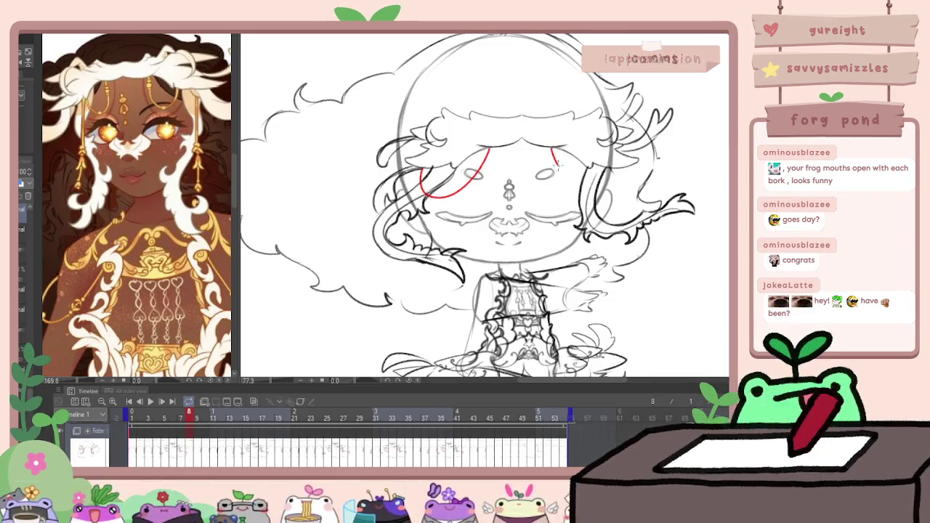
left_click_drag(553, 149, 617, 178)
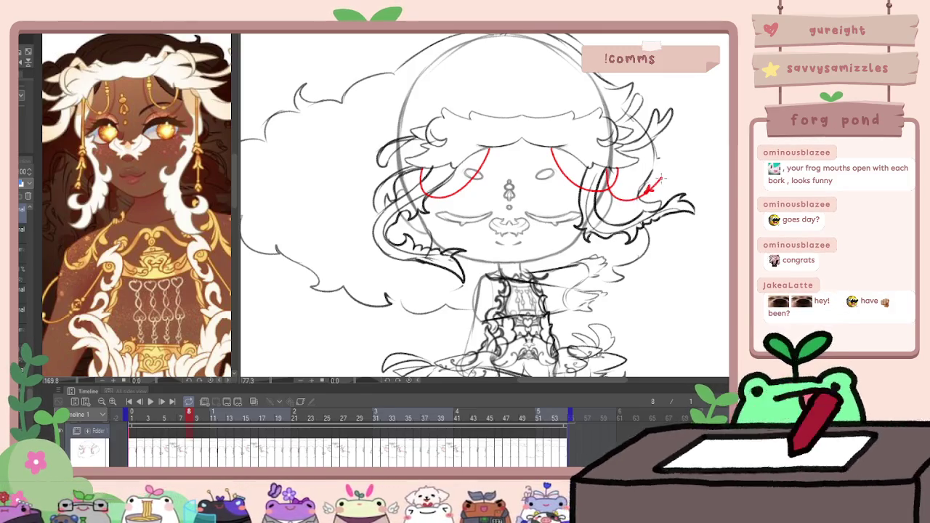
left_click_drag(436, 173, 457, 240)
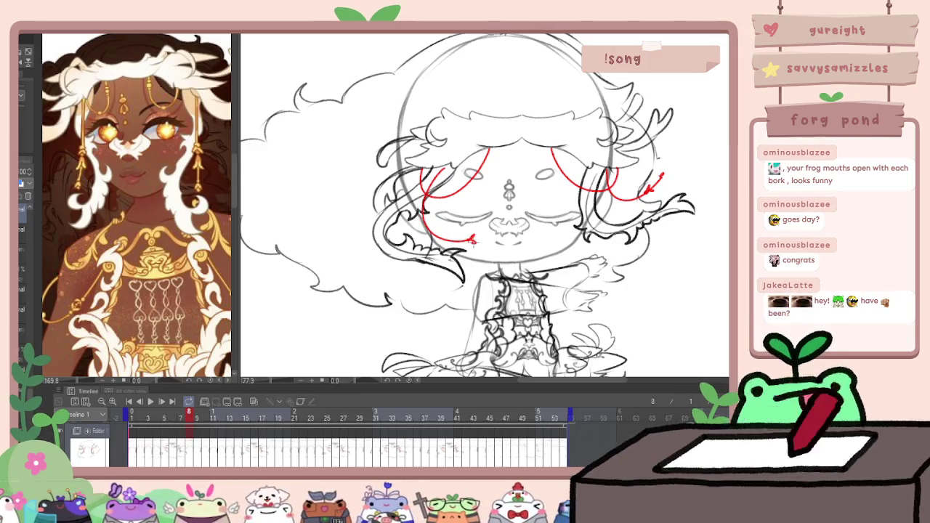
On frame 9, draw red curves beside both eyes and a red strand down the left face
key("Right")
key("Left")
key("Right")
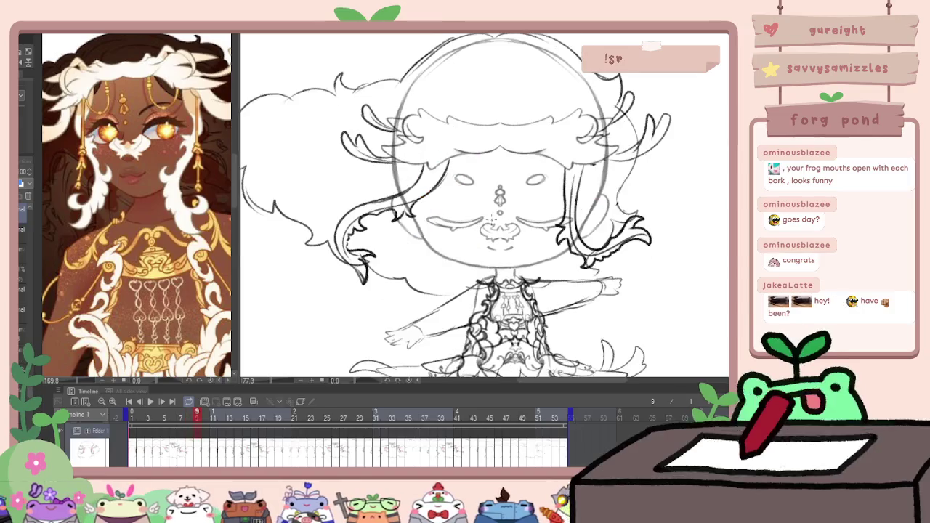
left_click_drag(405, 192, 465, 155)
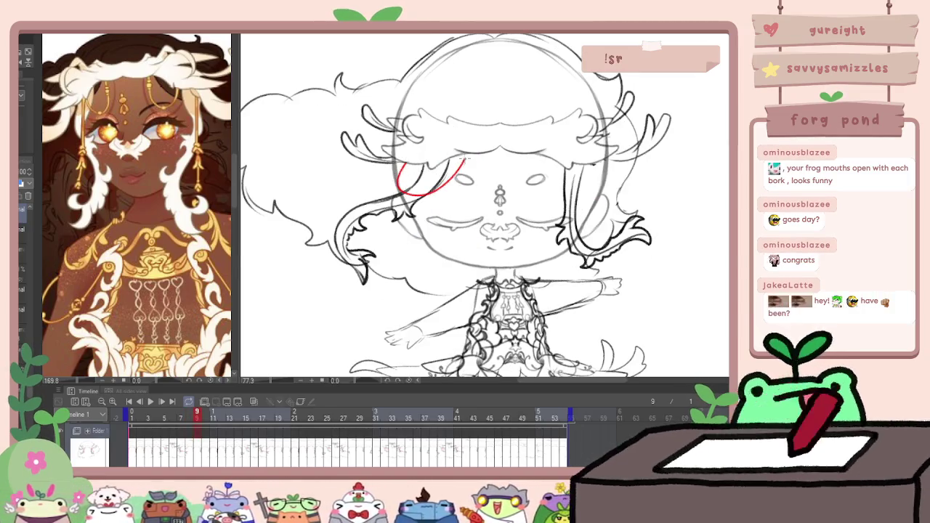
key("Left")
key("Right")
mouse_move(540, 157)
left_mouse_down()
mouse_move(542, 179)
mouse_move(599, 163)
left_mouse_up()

- [WORK TO BE COMPLETED]: Every line from the one containing "On frame 9, draw" through the final line of the records above is to be written out exactly; nothing else, and no pictures.

- [REPLY]:
On frame 9, draw red curves beside both eyes and a red strand down the left face
key("Right")
key("Left")
key("Right")
left_click_drag(405, 192, 465, 155)
key("Left")
key("Right")
mouse_move(540, 157)
left_mouse_down()
mouse_move(542, 179)
mouse_move(599, 163)
left_mouse_up()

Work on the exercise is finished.